* _TASK GOAL_
Pull out every line with the word "penalty" from the entries below.

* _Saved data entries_
- - -

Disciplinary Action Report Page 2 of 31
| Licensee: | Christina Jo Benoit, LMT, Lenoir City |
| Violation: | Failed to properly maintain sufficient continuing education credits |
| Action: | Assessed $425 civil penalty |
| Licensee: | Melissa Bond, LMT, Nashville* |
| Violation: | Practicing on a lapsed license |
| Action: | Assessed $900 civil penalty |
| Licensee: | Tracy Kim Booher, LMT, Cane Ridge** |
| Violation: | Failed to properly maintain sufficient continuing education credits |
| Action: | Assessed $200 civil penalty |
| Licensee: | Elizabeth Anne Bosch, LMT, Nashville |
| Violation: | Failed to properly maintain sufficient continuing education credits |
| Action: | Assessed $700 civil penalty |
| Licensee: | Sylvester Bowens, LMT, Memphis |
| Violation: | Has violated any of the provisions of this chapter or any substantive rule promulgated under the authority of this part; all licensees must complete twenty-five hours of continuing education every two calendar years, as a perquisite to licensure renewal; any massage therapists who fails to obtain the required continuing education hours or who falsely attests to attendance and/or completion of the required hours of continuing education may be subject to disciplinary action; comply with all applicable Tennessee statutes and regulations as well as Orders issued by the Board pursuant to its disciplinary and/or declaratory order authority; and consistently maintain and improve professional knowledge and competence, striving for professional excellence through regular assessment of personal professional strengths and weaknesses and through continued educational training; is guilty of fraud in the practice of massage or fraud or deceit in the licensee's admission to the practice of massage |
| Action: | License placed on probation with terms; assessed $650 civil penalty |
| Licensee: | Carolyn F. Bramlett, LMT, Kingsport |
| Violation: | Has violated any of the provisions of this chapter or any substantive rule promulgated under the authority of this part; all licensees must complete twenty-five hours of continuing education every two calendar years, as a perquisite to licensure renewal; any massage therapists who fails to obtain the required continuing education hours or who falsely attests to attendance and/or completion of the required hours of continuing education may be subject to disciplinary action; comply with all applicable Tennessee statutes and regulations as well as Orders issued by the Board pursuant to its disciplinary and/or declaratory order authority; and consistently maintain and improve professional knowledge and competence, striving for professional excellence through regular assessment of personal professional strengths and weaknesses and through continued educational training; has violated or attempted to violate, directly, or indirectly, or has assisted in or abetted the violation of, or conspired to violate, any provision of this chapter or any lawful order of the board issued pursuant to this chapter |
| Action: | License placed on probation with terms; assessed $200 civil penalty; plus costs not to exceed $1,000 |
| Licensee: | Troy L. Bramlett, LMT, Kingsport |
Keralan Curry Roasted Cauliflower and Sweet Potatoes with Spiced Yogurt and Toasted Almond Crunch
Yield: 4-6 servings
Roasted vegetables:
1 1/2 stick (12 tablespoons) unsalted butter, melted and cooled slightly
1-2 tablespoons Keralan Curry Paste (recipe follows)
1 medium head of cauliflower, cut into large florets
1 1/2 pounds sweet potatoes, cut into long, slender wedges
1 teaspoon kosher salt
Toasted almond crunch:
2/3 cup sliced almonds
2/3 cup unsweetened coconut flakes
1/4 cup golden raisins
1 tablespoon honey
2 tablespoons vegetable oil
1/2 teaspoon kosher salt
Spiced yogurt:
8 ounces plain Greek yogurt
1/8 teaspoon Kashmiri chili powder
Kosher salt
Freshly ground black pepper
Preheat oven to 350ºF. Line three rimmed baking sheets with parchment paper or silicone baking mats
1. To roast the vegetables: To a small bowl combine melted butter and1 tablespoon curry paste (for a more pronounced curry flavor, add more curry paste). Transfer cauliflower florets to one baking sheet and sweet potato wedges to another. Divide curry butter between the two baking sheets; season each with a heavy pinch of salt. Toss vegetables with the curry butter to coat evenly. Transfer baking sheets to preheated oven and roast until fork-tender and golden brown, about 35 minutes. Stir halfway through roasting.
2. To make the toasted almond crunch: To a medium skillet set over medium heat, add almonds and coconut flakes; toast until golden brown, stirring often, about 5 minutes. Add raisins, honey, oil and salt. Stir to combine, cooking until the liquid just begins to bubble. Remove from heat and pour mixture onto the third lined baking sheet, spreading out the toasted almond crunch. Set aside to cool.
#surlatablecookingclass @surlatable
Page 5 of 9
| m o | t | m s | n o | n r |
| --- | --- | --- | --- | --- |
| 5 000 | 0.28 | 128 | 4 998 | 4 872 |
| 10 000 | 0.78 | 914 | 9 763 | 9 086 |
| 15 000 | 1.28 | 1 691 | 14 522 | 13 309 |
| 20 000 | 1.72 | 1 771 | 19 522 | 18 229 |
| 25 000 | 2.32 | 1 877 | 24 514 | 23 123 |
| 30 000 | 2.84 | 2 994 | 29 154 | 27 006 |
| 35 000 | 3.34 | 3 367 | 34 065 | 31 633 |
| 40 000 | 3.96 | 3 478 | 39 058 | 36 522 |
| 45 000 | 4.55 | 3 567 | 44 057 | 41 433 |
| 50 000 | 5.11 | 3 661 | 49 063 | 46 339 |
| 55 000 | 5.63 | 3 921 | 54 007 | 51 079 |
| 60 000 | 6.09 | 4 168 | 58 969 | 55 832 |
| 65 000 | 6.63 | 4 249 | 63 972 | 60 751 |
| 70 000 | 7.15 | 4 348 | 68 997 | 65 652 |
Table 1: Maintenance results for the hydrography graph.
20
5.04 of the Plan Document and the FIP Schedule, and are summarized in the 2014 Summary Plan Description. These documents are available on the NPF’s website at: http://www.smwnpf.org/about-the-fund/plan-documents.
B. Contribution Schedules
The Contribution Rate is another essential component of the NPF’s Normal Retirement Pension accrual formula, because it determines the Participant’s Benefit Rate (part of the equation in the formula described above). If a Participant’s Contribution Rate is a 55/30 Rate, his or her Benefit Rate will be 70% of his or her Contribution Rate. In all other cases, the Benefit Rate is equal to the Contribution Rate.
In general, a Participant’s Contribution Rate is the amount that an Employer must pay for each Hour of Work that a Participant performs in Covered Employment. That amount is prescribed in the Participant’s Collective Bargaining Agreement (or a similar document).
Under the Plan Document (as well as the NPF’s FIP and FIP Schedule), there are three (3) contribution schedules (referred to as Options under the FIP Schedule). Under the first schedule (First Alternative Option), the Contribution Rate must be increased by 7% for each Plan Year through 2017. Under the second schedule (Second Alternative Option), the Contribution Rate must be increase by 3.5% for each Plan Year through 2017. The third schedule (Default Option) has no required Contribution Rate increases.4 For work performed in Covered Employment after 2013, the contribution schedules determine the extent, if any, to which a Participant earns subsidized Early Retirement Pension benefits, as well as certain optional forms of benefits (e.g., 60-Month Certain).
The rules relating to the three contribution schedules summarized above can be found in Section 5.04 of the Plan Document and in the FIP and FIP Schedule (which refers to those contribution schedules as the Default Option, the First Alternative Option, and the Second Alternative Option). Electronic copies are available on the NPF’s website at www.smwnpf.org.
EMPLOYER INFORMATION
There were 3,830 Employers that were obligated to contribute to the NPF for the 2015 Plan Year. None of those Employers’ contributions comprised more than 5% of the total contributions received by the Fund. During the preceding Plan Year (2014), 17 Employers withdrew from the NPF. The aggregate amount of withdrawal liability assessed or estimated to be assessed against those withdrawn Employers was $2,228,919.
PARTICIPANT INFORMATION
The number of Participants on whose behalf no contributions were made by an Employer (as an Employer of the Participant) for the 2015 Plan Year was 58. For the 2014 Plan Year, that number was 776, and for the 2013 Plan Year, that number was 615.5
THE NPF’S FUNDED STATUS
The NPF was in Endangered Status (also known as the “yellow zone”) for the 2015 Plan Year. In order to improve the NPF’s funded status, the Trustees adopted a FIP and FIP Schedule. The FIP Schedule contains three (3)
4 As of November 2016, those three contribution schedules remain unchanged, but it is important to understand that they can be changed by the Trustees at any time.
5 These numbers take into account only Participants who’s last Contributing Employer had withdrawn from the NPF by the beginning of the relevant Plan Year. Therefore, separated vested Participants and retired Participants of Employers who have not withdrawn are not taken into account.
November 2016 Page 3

- - -

* _TASK RESULT_
| Action: | Assessed $425 civil penalty |
| Action: | Assessed $900 civil penalty |
| Action: | Assessed $200 civil penalty |
| Action: | Assessed $700 civil penalty |
| Action: | License placed on probation with terms; assessed $650 civil penalty |
| Action: | License placed on probation with terms; assessed $200 civil penalty; plus costs not to exceed $1,000 |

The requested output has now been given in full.